Text extracted from each page:

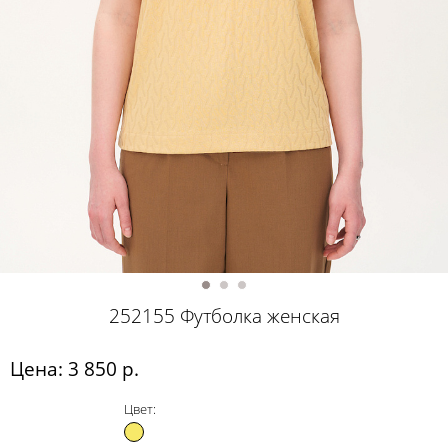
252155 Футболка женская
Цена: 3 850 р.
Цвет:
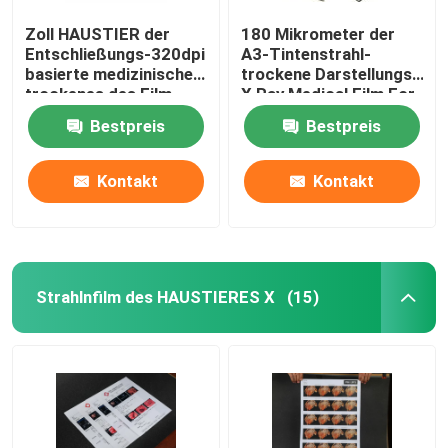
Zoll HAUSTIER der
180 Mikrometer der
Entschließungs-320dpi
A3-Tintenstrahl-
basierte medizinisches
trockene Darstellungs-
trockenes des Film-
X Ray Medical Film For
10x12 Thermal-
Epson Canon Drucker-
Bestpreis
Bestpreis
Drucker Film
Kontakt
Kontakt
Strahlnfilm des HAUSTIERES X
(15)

◆ **YOUR TASK**
Arrange the lines of text read from the data above as a JSON list of strings, one string per line, omitting blank lines. Leave the pictures out of the list.

◆ **EXERCISE OUTPUT**
[
  "252155 Футболка женская",
  "Цена: 3 850 р.",
  "Цвет:",
  "Zoll HAUSTIER der",
  "180 Mikrometer der",
  "Entschließungs-320dpi",
  "A3-Tintenstrahl-",
  "basierte medizinisches",
  "trockene Darstellungs-",
  "trockenes des Film-",
  "X Ray Medical Film For",
  "10x12 Thermal-",
  "Epson Canon Drucker-",
  "Bestpreis",
  "Bestpreis",
  "Drucker Film",
  "Kontakt",
  "Kontakt",
  "Strahlnfilm des HAUSTIERES X",
  "(15)"
]